A The relative expression level of miRNA-155 in HRGEC cells after corresponding treatment. B Expression levels of miR-155 after transfection with miR-155 mimic, mimic control, miR-155 inhibitor and inhibitor control. NG normal sugar group, HM hypertonic group, HG high glucose group, mimic control mimic negative control, Inhibitor control inhibitor negative control. *P ≤ 0.05, ***P < 0.001
HRGEC cells were transfected with miR-155 mimic control, miR-155 mimics, miR-155 inhibitor control and miR-155 inhibitor respectively. QRT-PCR was used to verify the transfection efficiency. The results of qRT-PCR showed that the expression of miR-155 in miR-155 mimic group was significantly higher than that in the control group (P ≤ 0. 05), in addition, the expression of miR-155 in miR-155 inhibitor group is markedly decreased compared with the control group (P ≤ 0. 05, Fig. 2B).
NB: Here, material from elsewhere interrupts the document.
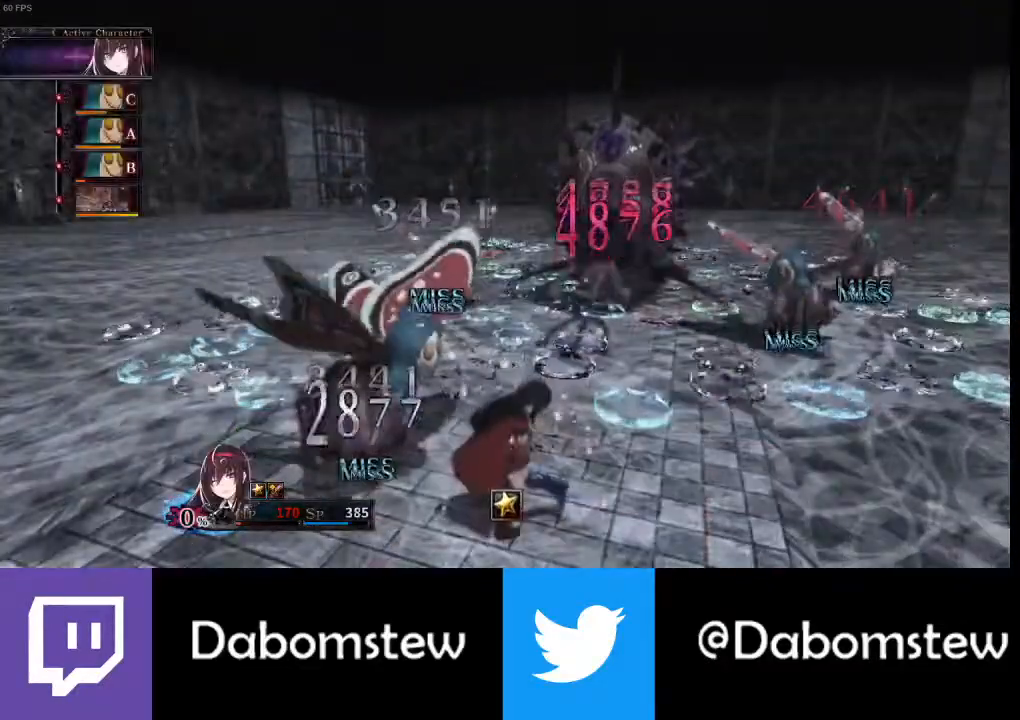
{"buttons": [], "left_stick": "center", "right_stick": "center", "events": [[100, "R1", "down"], [167, "R1", "up"], [233, "R1", "down"], [333, "R1", "up"], [400, "R1", "down"], [467, "R1", "up"]]}
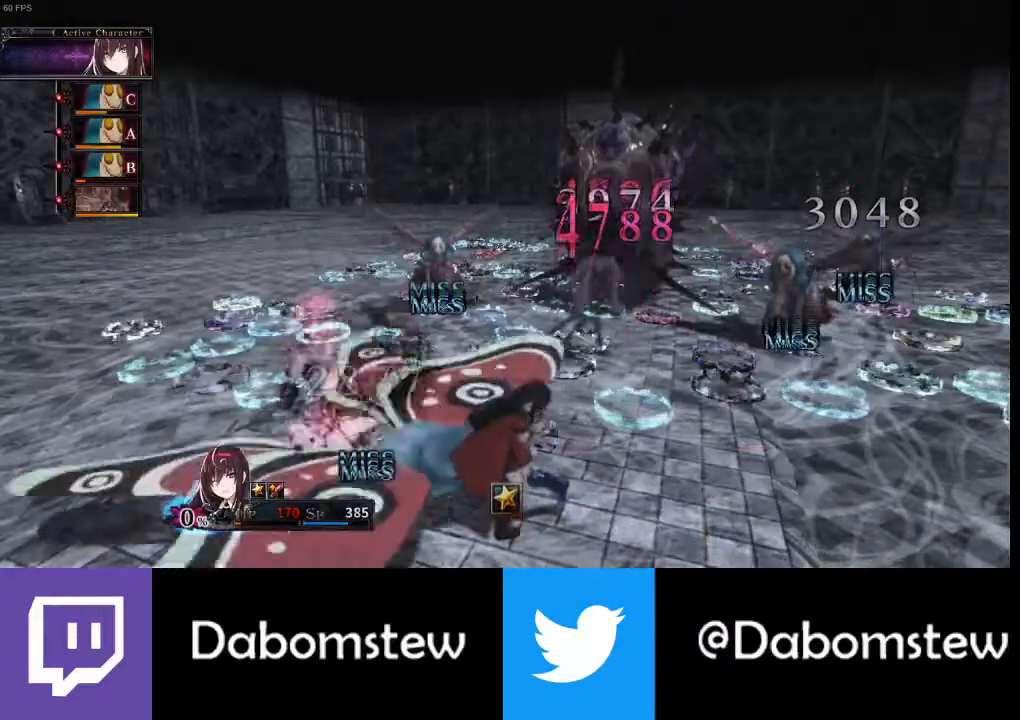
{"buttons": [], "left_stick": "center", "right_stick": "center", "events": [[67, "R1", "down"], [133, "R1", "up"], [200, "R1", "down"], [300, "R1", "up"], [367, "R1", "down"], [467, "R1", "up"]]}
HG induction promoted inflammation and apoptosis of HRGEC cells
The HRGEC cells were cultured with high glucose, high osmotic or normal glucose, meanwhile the RNA and the protein were extracted after 24 h, 48 h respectively. QRT-PCR results showed that compared with NG and HM groups, the mRNA levels of E26 transformation-specific Sequence 1 (ETS-1), Vascular Cell Adhesion Molecule 1 (VCAM-1), Monocyte Chemotactic Protein 1 (MCP-1) and apoptosis related Protein, such as Cleaved caspase-3 were greatly increased, which was statistically significant (P ≤ 0.05, Fig. 3A). Western blotting and quantitative analysis showed that ETS-1, VCAM-1, MCP-1 and Cleaved caspase-3 were significantly upregulated in the HG group compared with NG and HM groups, with statistical significance (P ≤ 0.05), while there was no significant difference between NG and HM groups (Fig. 3B, C). The results of immunofluorescence showed that ETS-1 was expressed in the nucleus, VCAM-1 and MCP-1 in the cytoplasm. After HGERC cells were stimulated by high glucose, the fluorescence of ETS-1, VCAM-1 and MCP-1 was enhanced, and the results were consistent with western-blot results (Fig. 3D–G).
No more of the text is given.